Dataset section.
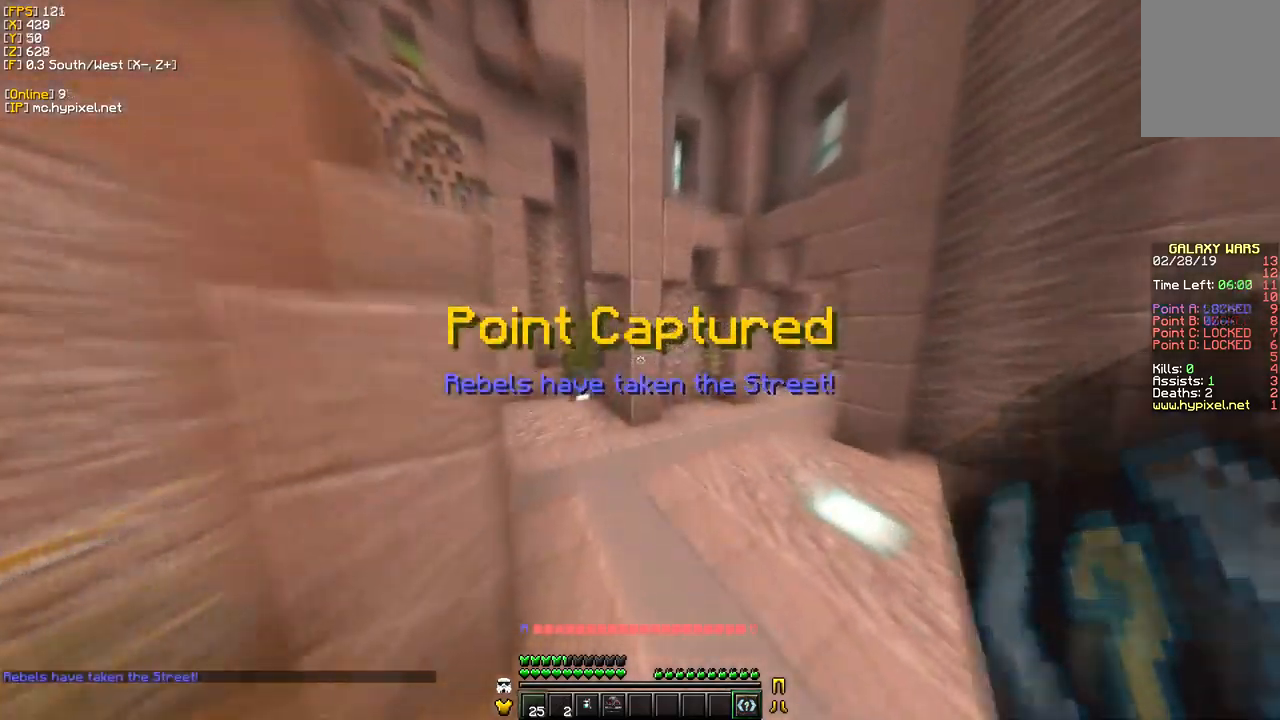
{"keys": ["w"], "mouse": [], "events": []}
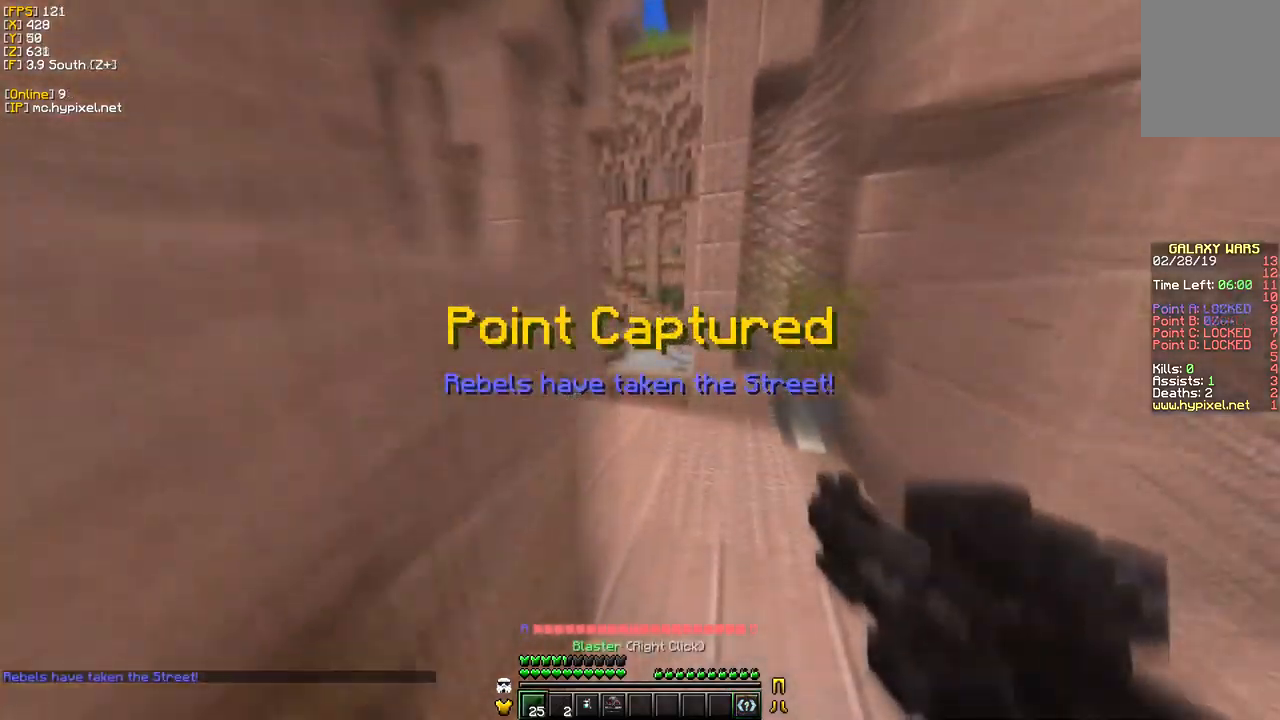
{"keys": ["a", "w"], "mouse": [], "events": [[367, "a", "down"]]}
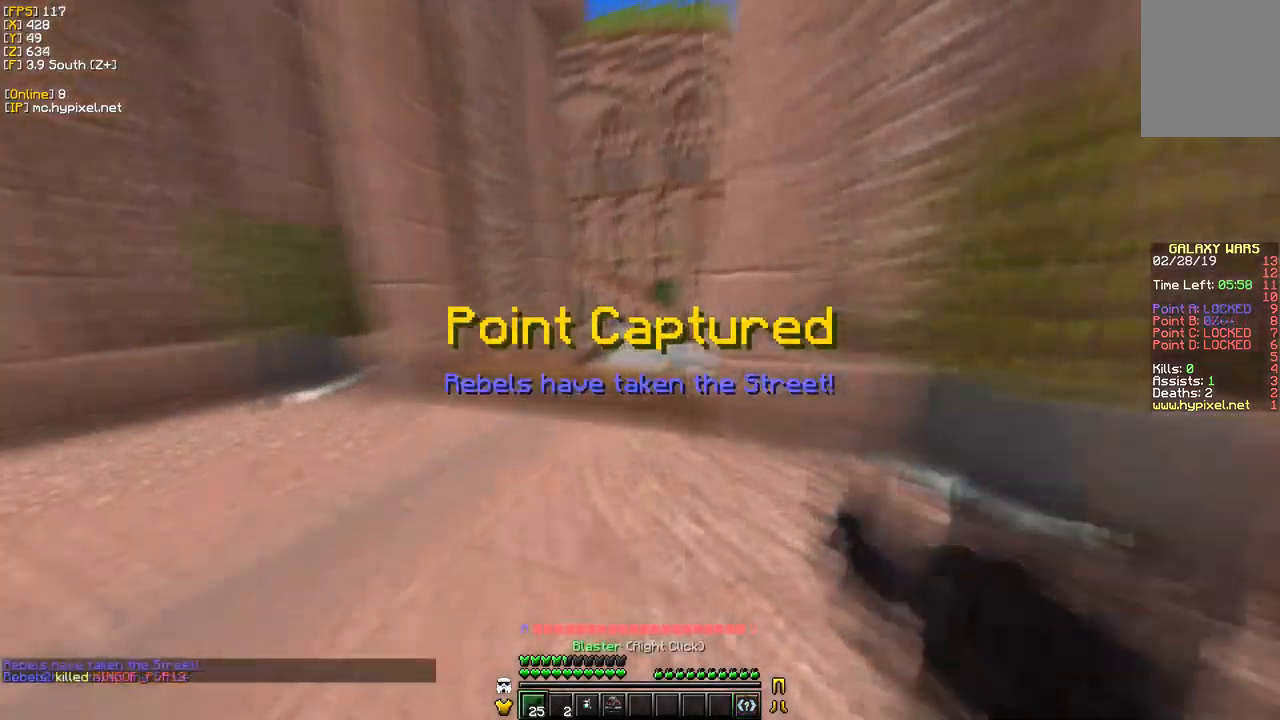
{"keys": ["w"], "mouse": [], "events": [[284, "a", "up"]]}
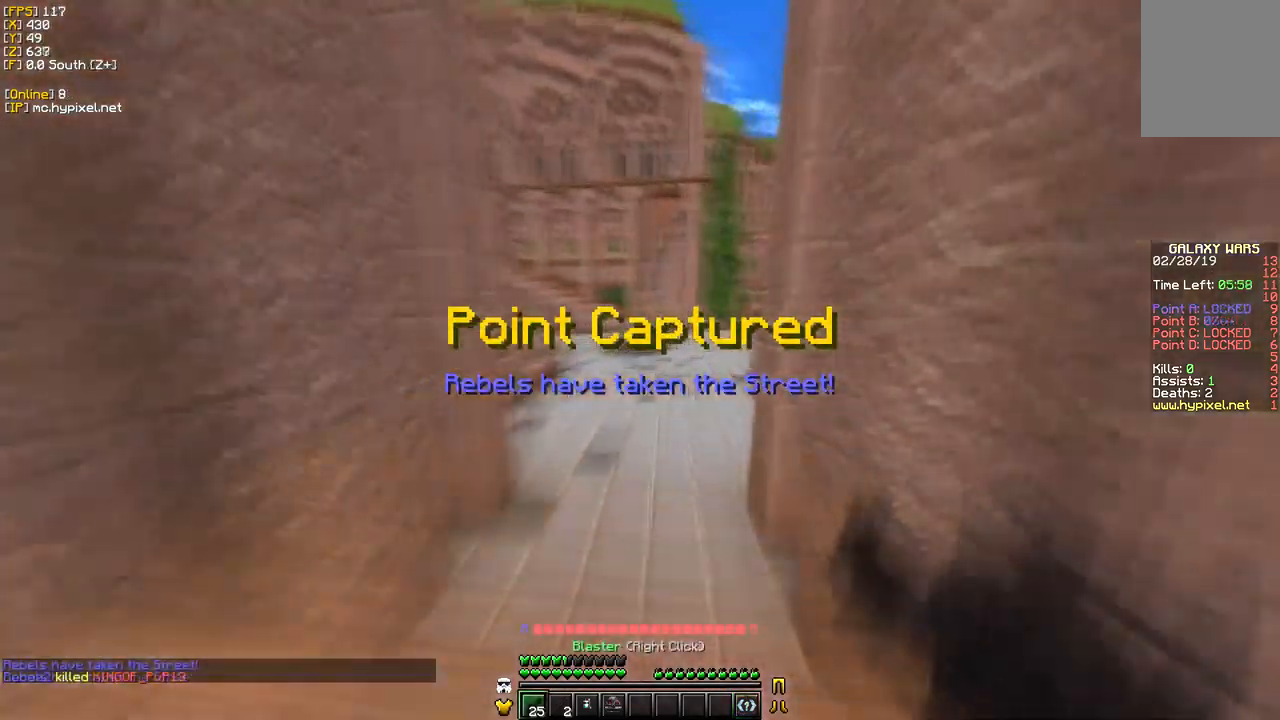
{"keys": ["w"], "mouse": [], "events": []}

Problem. Leaving each image aside, repeat the listing above exactly.

Reply to the exercise.
{"keys": ["w"], "mouse": [], "events": []}
{"keys": ["a", "w"], "mouse": [], "events": [[367, "a", "down"]]}
{"keys": ["w"], "mouse": [], "events": [[284, "a", "up"]]}
{"keys": ["w"], "mouse": [], "events": []}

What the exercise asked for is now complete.